Fußpflege unter der Grasnarbe : Zapfenstreich für kickende Kinder
Flug Nr. SP 1910, Destination Costa del Sol. An Bord Paare, deren Kinder auch schon Eltern sind, und deren Alterswehwehchen die spanische Sonne lindern soll, eine Handvoll heimkehrender Iberer und eine etwas seltsame, männliche Multi-Kulti-Gruppe. Die 35 mehr oder weniger jungen Herren sind uniformiert. Sie tragen schlecht sitzende Anzüge von der Stange, abenteuerlich geknotete Krawatten und Schuhe, bei denen Füße und Augen schmerzen. Ein Fußballverein auf dem Weg ins Wintertrainingslager. Masseur und Zeugwart atmen, so weit das noch möglich ist, auf: Rauchen über Frankreich erlaubt. Ein Teil der Mannschaft schläft, der andere sucht seine Namen in den Zeitungen.
Landung, Bustransfer zum Luxus-Hotel, die ersten Trainingseinheiten. Die sind sicherlich anstrengend, aber sobald man das leidige gemeinsame Abendessen, das obligatorische Telefonat mit seiner Liebsten hinter sich gebracht hat und dabei deren Standardfragen, wie „Was gab es denn zum Essen?“, „Hat der Trainer schon mit dir gesprochen?“, „Sitzt du oder liegst du, was hast du an?“, endlich beantwortet hat, kann man sich seiner Play-Station, dem Fernsehprogramm oder dem Kartenspiel vor zu großem Kaminfeuer widmen. Immer mit von der Partie San Miguel, Stella und Rioja.
Gegen Ende der Woche freut man sich schon auf den Alle-Jahre-wieder-Spruch des Übungsleiters: „Wir haben toll gearbeitet, alle haben voll mitgezogen.“ Als Belohnung gibt es dafür immer einen freien Nachmittag und eine Verlängerung des Zapfenstreichs bis 1 Uhr.
Man organisiert sich. Die einen fahren zum Shopping in die nächstgelegene Großstadt, andere ans Meer, und immer mehr spielen eine Runde Golf.
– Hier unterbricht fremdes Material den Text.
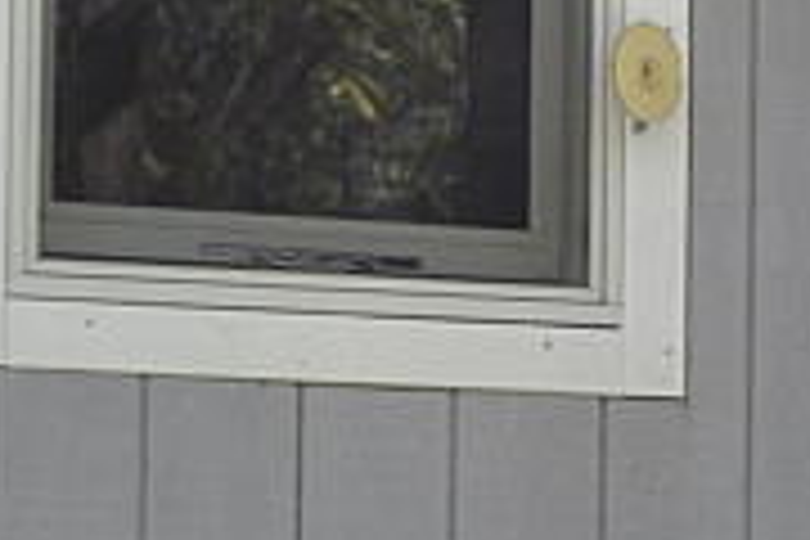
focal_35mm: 279
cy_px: 495
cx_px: 2362
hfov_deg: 6.7
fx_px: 6282
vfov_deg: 4.9
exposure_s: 1/100
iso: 200
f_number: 9
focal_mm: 29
Dieses trendy Fußballer-Hobby fügt sich nahtlos in die Reihe ein: Ich heirate die Mutter meines ersten Kindes, kleide mich in Armani oder Cavalli und kaufe mir einen besten Freund, einen Golden Retriever.
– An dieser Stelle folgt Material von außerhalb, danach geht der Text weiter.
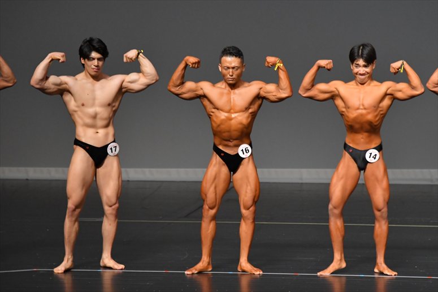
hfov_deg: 6.5
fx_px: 3831
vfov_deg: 4.4
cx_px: 219
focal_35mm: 315
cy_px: 146
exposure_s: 1/400
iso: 4000
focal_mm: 210
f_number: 5.6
Gegen Abend trifft man sich in einem Nachtlokal oder eben in der Hotel-Bar. Hier kommt einem der Trainer, an sich eingefleischter Biertrinker, entgegen und schwärmt von seinem Getränk: „So ‘nen Tropfen bekommste in Deutschland nicht.“ Der Supermarkt in Poppenbüttel oder Norderstedt beweist das Gegenteil zum Preis von fünf Euro.
Gegen 2 Uhr nachts weist der neugeborene Weinkenner dann auf die Einhaltung des Zapfenstreichs hin und schickt die Mannschaft in die Betten. Es ist aber in diesem Moment weniger die Sorge um die Form seiner Schützlinge, die ihn zu diesem Befehl bewegt, als vielmehr die Furcht vor jüngerer Konkurrenz beim Balzen um die beiden schlüpfrigen Sängerinnen der vom Hotel gebuchten englischen Cover-Band. Noch das Abschlusstraining am nächsten und letzten Tag verletzungsfrei überstehen und dann völlig übermüdet den Rückflug antreten.
Trainingslager sind, falls sie nicht länger als zehn Tage dauern, also durchaus amüsant. Sie bieten für Jungs, denen ihr Talent eine Verlängerung der Kindheit ermöglicht hat, eine wunderbare Gelegenheit, ihre Lausbubengedanken fern der Heimat in die Tat umzusetzen.